Wednesday Nov 5th This forenoon I painted the water pails and
several kegs or butter firkins Looked over my sheets
and put them in order. Afternoon went to the sewing
circle at Mr Horace Pools our last meeting for the
season Mrs Elijah Howard had the bag and we
had no work We were invited to Mr Sheldons Mrs
Hubbell Ames & Witherell went Father has
changed Dominic for another horse of Nelson Howard
Evelina demonstrated her range of housekeeping skills today. She put fresh paint on wooden pails, kegs and firkins for her pantry, cellar and shed, and organized her linen closet. Her house was in order for the coming winter.
The last Sewing Circle of the year met this afternoon at Abby and Horace Pool’s house. As always, the Unitarian ladies gathered in fellowship to sew and have tea, probably in the company of Rev. William Whitwell. Today, however, they had no shared sewing to do, as Nancy Howard, whose turn it was to bring “the bag” of work, failed to deliver it. No matter; the women seemed to cope. Some went on to visit Luther Sheldon and, presumably, his wife Sarah.
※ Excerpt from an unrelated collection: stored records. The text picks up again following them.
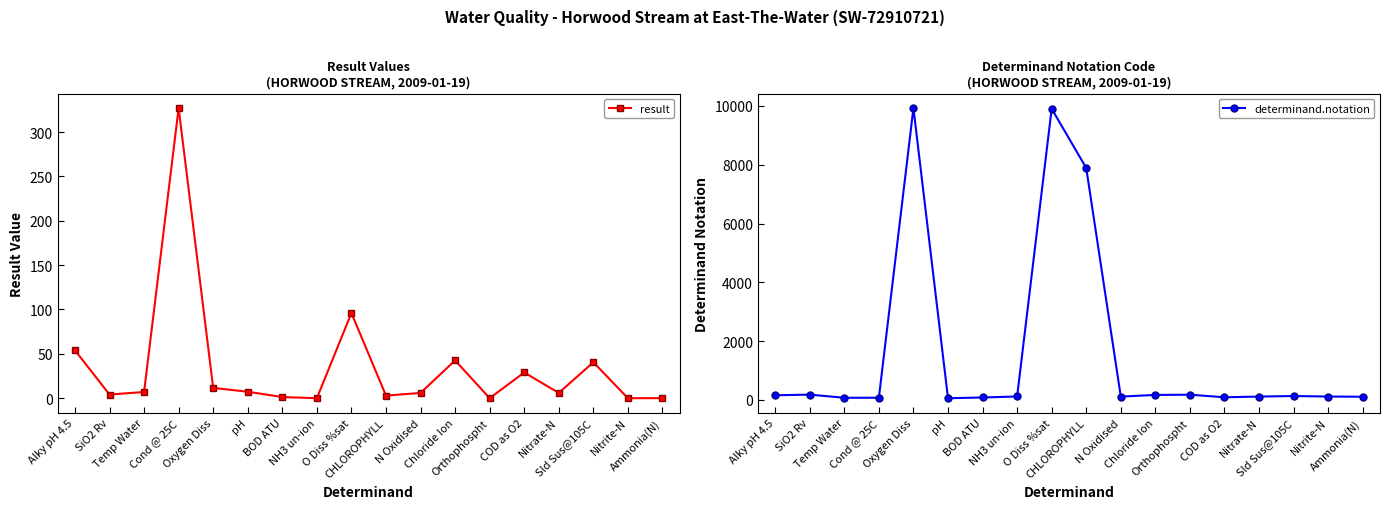

At which label is result closest to 163?

O Diss %sat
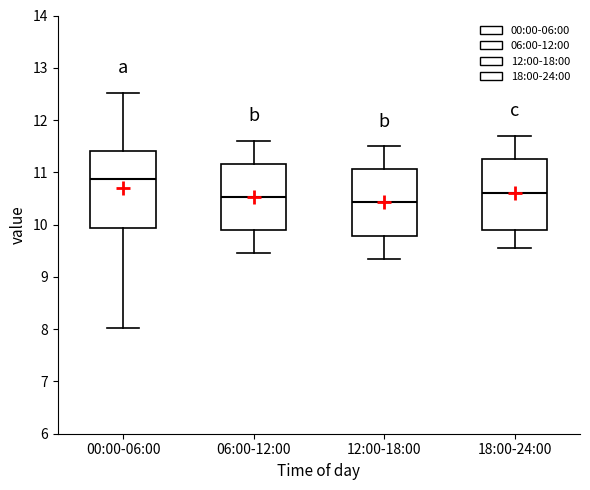

Comparing the boxes themselves (not the whiskers), which one is the tallest?

00:00-06:00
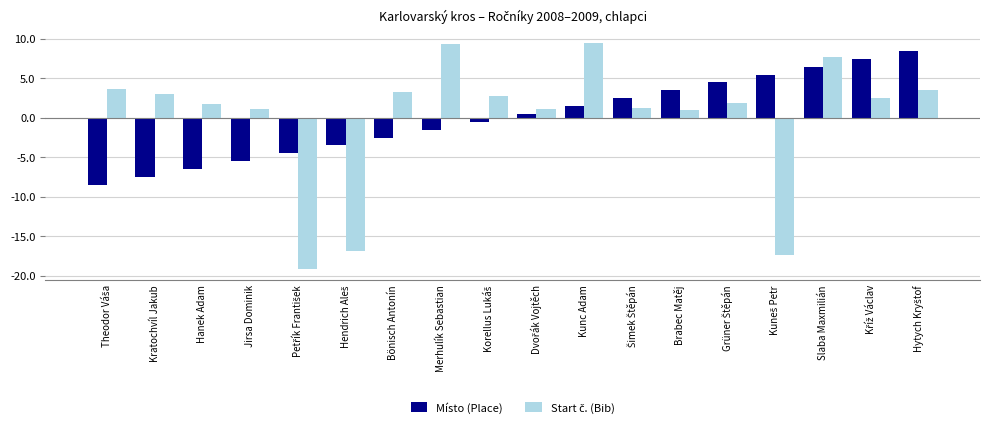

Does the chart contain any negative values?

Yes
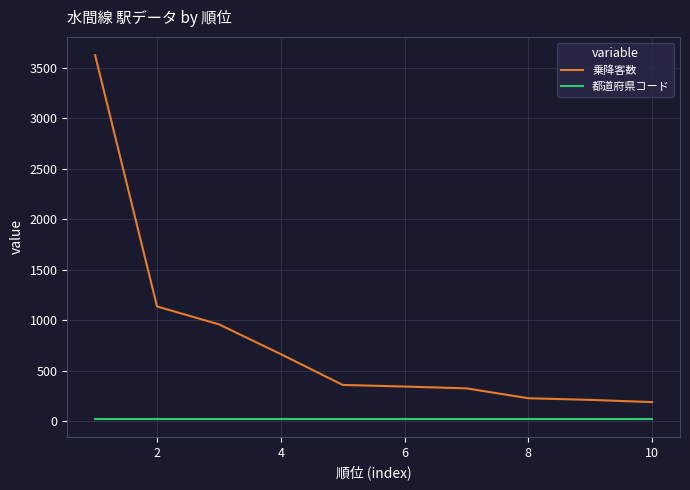

Which series has the widest spread of values?

乗降客数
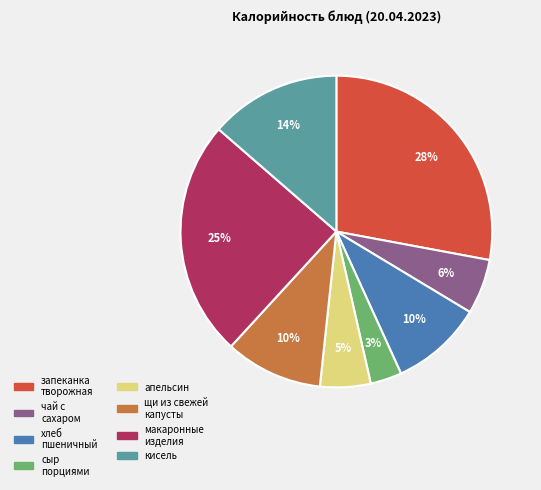

To the nearest percent, what is the average slice percentage?

12%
The Reverend Luther Sheldon was the minister of the local Orthodox Congregational Church. A conservative and devout man in his mid-sixties, Sheldon had been involved two decades earlier in a controversial schism within Easton’s Congregational Church that resulted in the splitting off of a new congregation of Unitarians – including the Ameses. Old Oliver and his sons had taken a leading role in encouraging Unitarianism, and made some enemies in the process. Rev. William Chaffin, who came to town many years later, included an extensive examination of the controversy in his 1866 town history.
What did Old Oliver think of his daughter, Sarah Witherell, and their houseguests paying a call on the Sheldons? Or did he pay any attention at all to their socializing? He may have been too busy horse-trading.
One thought on “November 5, 1851”
If I understand Chaffin correctly, Old Oliver was more of an abritrator, than a partisan in the church schism. Yes, he supposedly said, “Choose the Unitarian,” but he was also selected to mediate the split. I think that he had the reputation as a hard man, but a fair one. From what can surmised from our 150-250 yr old documents, he was a lot more passionate about shovels and oxen than religion, but we see through the glass darkly. Who knows what the journals do NOT say, either because such things were too obvious to be said or not considered appropriate to be recorded for a wide range of reasons?